David Gilmour
Special to The Globe and Mail Published on Friday, Oct. 06, 2006 10:35AM EDT Last updated on Tuesday, Apr. 07, 2009 1:10AM EDT
Employee of the Month
0 stars
Directed by Greg Coolidge
Written by Don Calame, Chris Conroy and Greg Coolidge
Starring Jessica Simpson,
Dane Cook and Dax Shepard
Classification: PG
How bad does a film have to be to get the death doughnut? Disgracefully bad. Entertainment journalism is prone to excessive, look-at-me language, but not this time. Employee of the Month is an old-fashioned, super-duper drag of a film.
What makes it even more appalling is a sequence that occurs near the end of the film. A disgruntled male cashier stands in the middle of an empty room, head slightly down, eyes tilted upward as the camera stealthily approaches. It is a classic Stanley Kubrick shot. You see it in The Shining as Jack Nicholson slides into murderous psychosis; you see it again in Full Metal Jacket when a new recruit (Vincent D'Onofrio) cracks during boot camp. So when the same shot turns up in Employee of the Month, you know two things. One is that the youthful hack (Greg Coolidge) who directed the film has seen a lot of movies, some of them very good and therefore "knows better." The second thing, of course, is that he doesn't care.

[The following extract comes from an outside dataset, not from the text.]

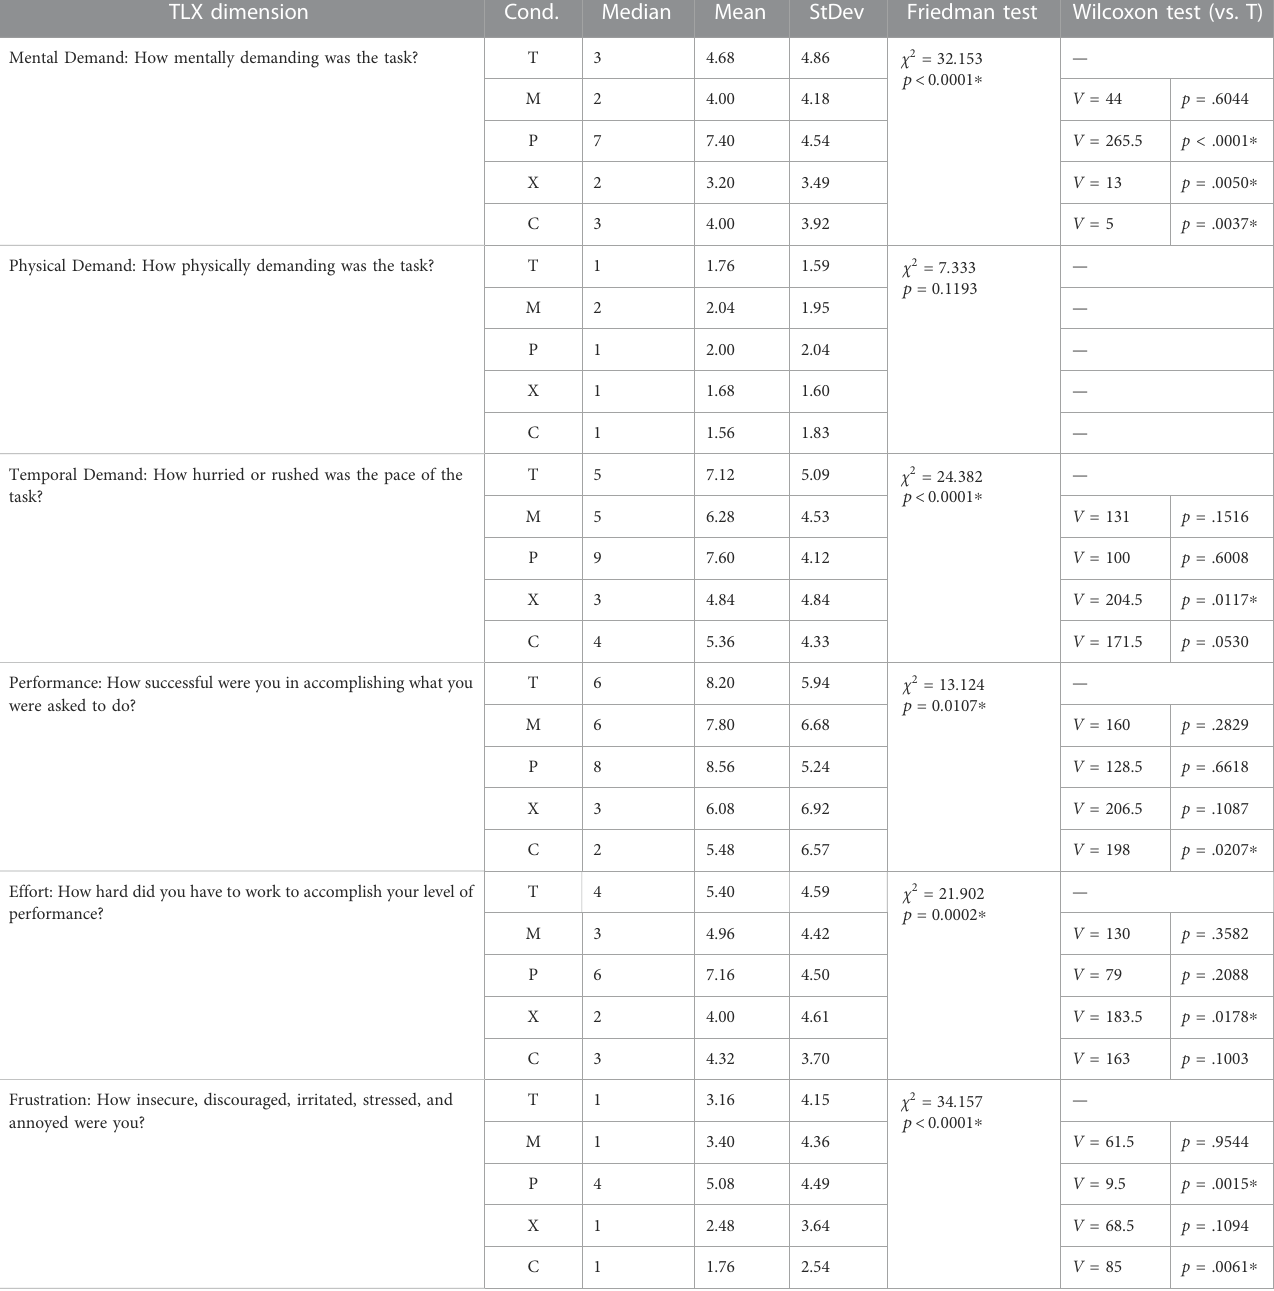
TABLE 4 Statistical test result of NASA TLX. Asterisks (*) indicate statistical signi fi cance. TLX dimension Cond. Median Mean StDev Friedman test Wilcoxon test (vs.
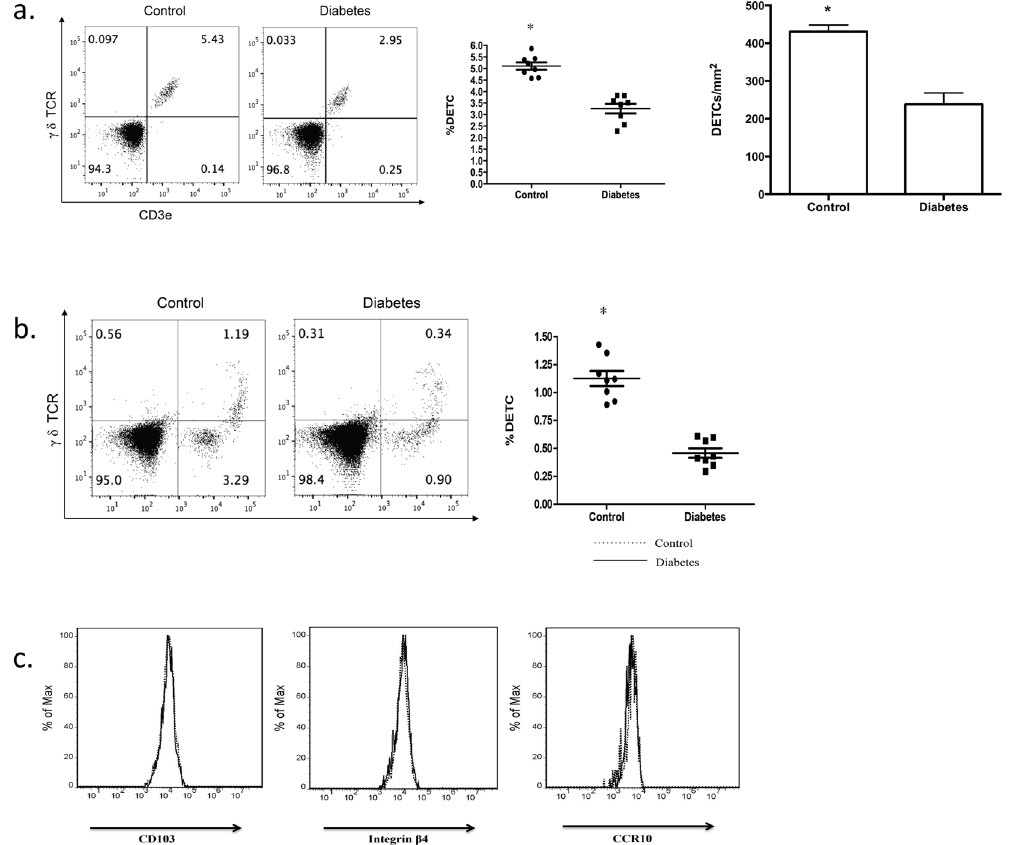
Figure 2. The reduction of DETCs in diabetic mice is likely to result from altered homeostasis without enhanced egression. 6–8 weeks wild-type male C57BL/6J mice were administered STZ to induce diabetes or vehicle control daily for 6 days. The mice were administered full-thickness wounds in their back skin 4 weeks later. At day 1 after wounding, epidermal sheets around wounds in STZ-induced diabetic or control mice were excised. ( a ) Single cell suspensions of epidermal sheets were stained with γ δ TCR and V γ 3 antibodies. ( b ) Single cell suspensions of dermal sheets from control and diabetic mice without wounds were stained with γ δ TCR and V γ 3 antibodies. ( c ) The expression levels of CD103, integrin β 4, and CCR10 on DETCs from STZ-induced diabetic or control mice were examined by means of FACS. All data represent at least three independent experiments and each experiment includes 2 animals (one control and one experimental mouse). All error bars represent mean ± SEM. * P <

Let's get to the story. Zack Bradley (Dane Cook), a young man with hair like a raccoon pelt (read scruffy and adorable), works in a giant grocery store as a box boy. Formulaically, he has three loser buddies who serve -- depending on how you see these things -- as lowbrow comic relief or as a marketing strategy to attract a wider audience or as tiresome nincompoops (my vote). Zack is pushing 30 and lives with his salty-tongued grandmother. How come he's working at such a crappy job? Turns out years ago, when he had fire in his belly, he lost a lot of money on the dot.com market and never really lifted himself off the canvas.

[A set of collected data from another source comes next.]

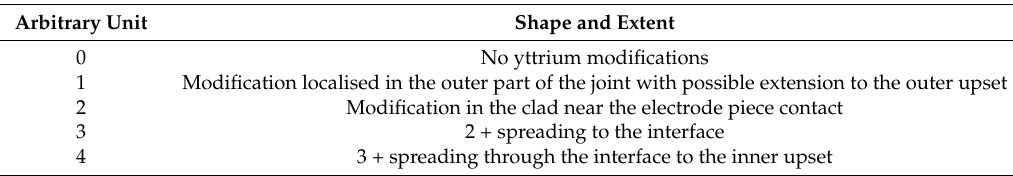
Table 3. Classification used for the yttrium distribution modification.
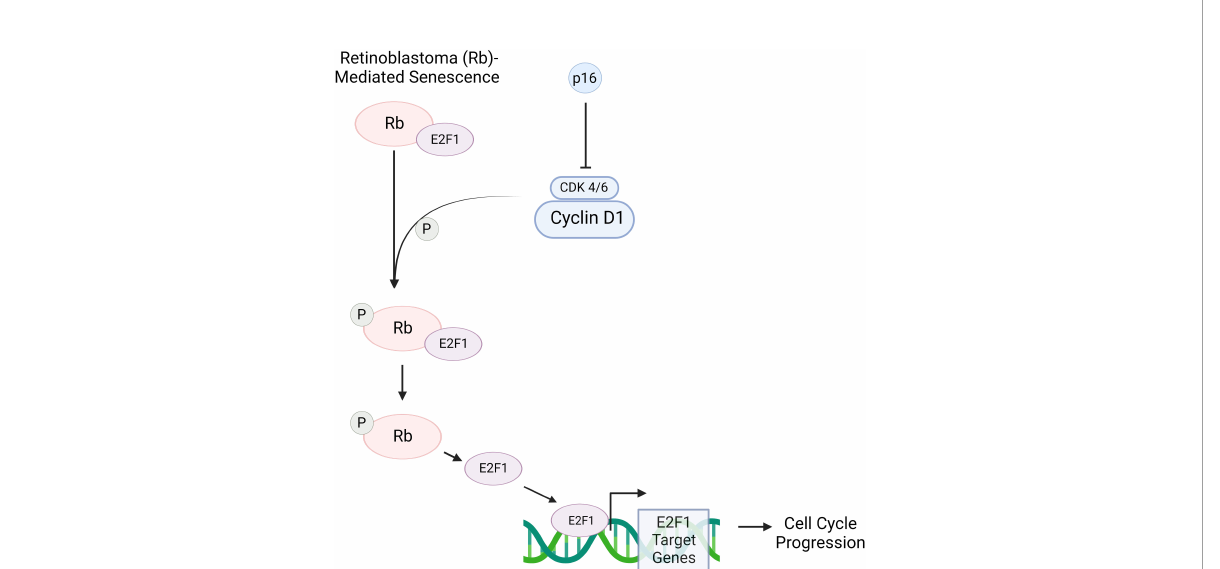
FIGURE 3 p16 is a protein that, when in increased concentrations, can induce senescence via the retinoblastoma (RB)- pathway. Rb is a tumor suppressor protein that plays a critical role in regulating the cell cycle. Cyclin D1 activates cyclin-dependent kinase 4/6 (CDK 4/6), allowing the kinase to phosphorylate the Rb-E2F1 complex. This complex consists of the Rb protein and E2F1 transcription factor. When phosphorylated, Rb is inactivated, allowing for the detachment of E2F1; consequently, E2F1 target genes are transcribed. These play a crucial role in the transition of a cell from the G1 to S phase. However, in the presence of p16, CDK 4/6 ’ s ability to deactivate Rb through phosphorylation is inhibited. As a result, E2F1 remains bound to Rb, and therefore transcription of E2F1 target genes is prevented. This blocks cell cycle progression, thus causing a cell to move towards senescence. Created with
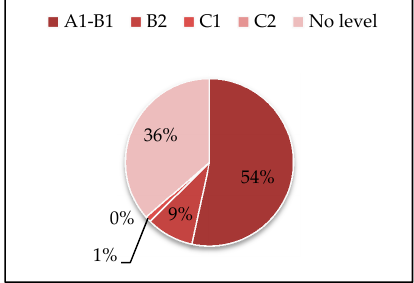
Figure 1. Respondents’ level of English certification.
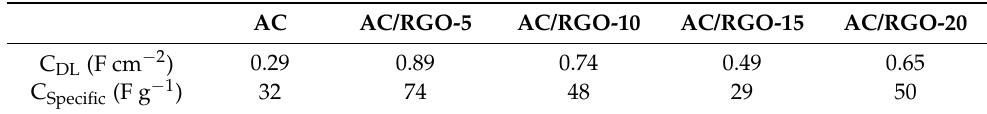
Table 2. Calculated double layer capacitance (C DL ) and specific capacitance (C Specific ) for AC and AC/RGO-x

Where he works, the grocery store, is dominated by a wizard cashier, a blond, slim-hipped bully named Vince (Dax Shepard). He's the store star, customers line up to watch him swipe and toss and bag. He also scores, we're told, with all the female cashiers. That's not an impossible situation except Vince seems, at least to this reviewer, happily gay. And so the notion of his bedding down any pretty girl much less all the pretty girls in the store has a slightly dissonant ring to it.
Never mind. Into the arena of wilting spinach and fluorescent light comes Amy, a new employee; she makes her entrance in slow motion, like a teenager's vision of a heck of a good time. It's pop star, actress (The Dukes of Hazzard) and tabloid queen Jessica Simpson.
Rumours have preceded Amy. She has, so the box boys whisper, a sexual thing for guys who win the Employee of the Month badge. So the race is on. Zack, the underachiever versus Vince, the "lady's man." If you think about it; there's a kind of classical arrangement here, two guys, good and evil, competing for the big prize. Of course, in the film's final, strangling moments, there's a showdown between them. Beowulf and Grendel, so to speak, on duelling cash registers. It's hard to imagine anything sillier.
With her convictionless face, Simpson seems a sweet enough soul; she can't act, not even a teeny tiny bit, but what makes her forgivable is that she doesn't seem to have any illusions that she can. Her job is to flash her unnaturally white teeth and her ample bosom and watch a whole bunch of rent-hungry actors embarrass themselves in scene after scene around her. And they do. Fart jokes; mortifying "reaction" shots; astonishing dialogue: "You're a dink!"
One goes to a film like this knowing it's going to be junk but thinking, "Well, there may be some laughs along the way. Intentional or unintentional. Terrible movies can be fun." But not this one; it's simply too depressing that people sat in a boardroom, read this script and said, "We're ready to go!"
Years ago, this reviewer flew to Winnipeg to watch Keanu Reeves in a stage production of Hamlet. For 20 minutes, it was a delight, Keanu in a pair of tights, droning monosyllabically through some of the loveliest poetry ever written. But the smiles fell away as one realized with escalating horror that Hamlet is a 3½-hour play and there's no escape until the end. (Now who's the joke on?)
Employee of the Month produces something of the same response. The lights go down in the theatre, the friendly hum of chatter subsides, people snuggle into their seats; the film starts; but before long there's a collective realization that this nonsense is a hundred minutes long, and that the sound you hear, that faint ticking, is your life passing. Minutes you will never have to live again.